WASHINGTON, (AFNS) — Chief of Staff of the Air Force General Mark A. Welsh III signed a memorandum on March 20, establishing Task Force Cyber Secure, to address challenges of the cyberspace domain in synchronization, operations and governance within the Air Force and with those organizations it supports.
“This task force is fundamental to understanding the inherent risks within the cyberspace domain and instituting a culture change, in which our Airmen realize the impact cybersecurity has on all the Air Force core missions,” Welsh said.
Lt. Gen. Bill Bender, the Secretary of the Air Force chief of information dominance and chief information officer, outlined three main focus areas the task force will be responsible for.
“The task force will diagnose the extent of the cyber threat and the vulnerabilities that currently impact our core missions and will plan to develop a risk management plan that will allow the Air Force to fly, fight and win in a cyber-contested environment,” Bender said. “Finally, the task force will recommend investment priorities to the SECAF and CSAF for how best to address the cybersecurity challenges.
“The Air Force focuses the majority of the cybersecurity effort on protecting the information technology we’ve always protected the last 20 years, but that’s only 20 percent of the problem,” Bender continued. He envisions a “comprehensive, enterprise-level look at the cyber threat as it relates to everything outside of that 20 percent.”

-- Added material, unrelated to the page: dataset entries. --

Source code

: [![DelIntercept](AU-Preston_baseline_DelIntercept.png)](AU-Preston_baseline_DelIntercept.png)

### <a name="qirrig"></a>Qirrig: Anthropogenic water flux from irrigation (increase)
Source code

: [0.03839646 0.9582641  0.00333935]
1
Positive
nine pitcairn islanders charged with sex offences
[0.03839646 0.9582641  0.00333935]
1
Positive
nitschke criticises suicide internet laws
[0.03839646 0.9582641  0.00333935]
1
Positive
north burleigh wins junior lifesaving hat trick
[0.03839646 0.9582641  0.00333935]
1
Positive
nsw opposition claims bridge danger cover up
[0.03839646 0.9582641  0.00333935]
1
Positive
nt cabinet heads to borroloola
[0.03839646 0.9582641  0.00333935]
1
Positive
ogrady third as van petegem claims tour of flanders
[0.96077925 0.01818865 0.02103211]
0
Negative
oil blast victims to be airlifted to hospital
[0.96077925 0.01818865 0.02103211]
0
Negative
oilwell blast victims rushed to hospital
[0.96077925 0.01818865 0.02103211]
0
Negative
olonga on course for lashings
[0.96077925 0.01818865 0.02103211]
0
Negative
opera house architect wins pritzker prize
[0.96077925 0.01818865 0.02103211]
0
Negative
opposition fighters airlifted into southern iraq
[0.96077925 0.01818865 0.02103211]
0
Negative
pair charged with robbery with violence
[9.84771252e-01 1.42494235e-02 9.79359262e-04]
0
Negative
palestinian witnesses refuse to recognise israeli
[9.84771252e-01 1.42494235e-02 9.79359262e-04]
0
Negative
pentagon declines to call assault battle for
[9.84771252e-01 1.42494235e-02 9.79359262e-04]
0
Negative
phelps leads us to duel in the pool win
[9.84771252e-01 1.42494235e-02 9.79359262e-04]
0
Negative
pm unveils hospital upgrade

The concepts of mission assurance and cybersecurity were addressed and studied across the Department of Defense and the Air Force across multiple functional lines and major commands. A top priority of Task Force Cyber Secure is to be inclusive of all stakeholders who are working this cyber challenge already and to begin synchronizing and coordinating efforts for securing and mitigating operational risk to the most critical nodes and “centers of gravity.”
Pete Kim, the Cyberspace Operations and Warfighting Integration acting director, will lead the daily task force operations and direct an organization that will include cyberspace stakeholders throughout the Air Force.
“Many efforts for securing the core missions in cyberspace are currently distributed across multiple organizations and commands throughout the Air Force,” Kim said. “We have great leaders moving out on fixing ‘the problem’ within their functional areas, but the time is right to look into opportunities to synchronize and maximize resources at the corporate level in order to establish a foundational, consistent enterprise-wide approach in the future.”
The task force efforts will inform Air Force strategic planning and programming for fiscal year 2017 and beyond. It will provide a governance plan for Air Force corporate board management and synchronization of cybersecurity investments of the future in the planning, programming, budgeting and execution (PPBE) process. The task force will also integrate multiple efforts and studies, attempting to address cybersecurity across the Air Force, focusing on Air Force core missions and provide a prioritized cybersecurity investment strategy for SECAF and CSAF.
“We’re already seeing benefits of a focused task force standing up to address the cybersecurity challenge,” Bender said. “At a practical level, sharing information across the Air Force, education on the seriousness of the threat and the vulnerabilities, and connecting the dots are the benefits I’m beginning to see. We are also connecting with academia and commercial industry because we recognize their contributions as significant force multipliers in this domain.”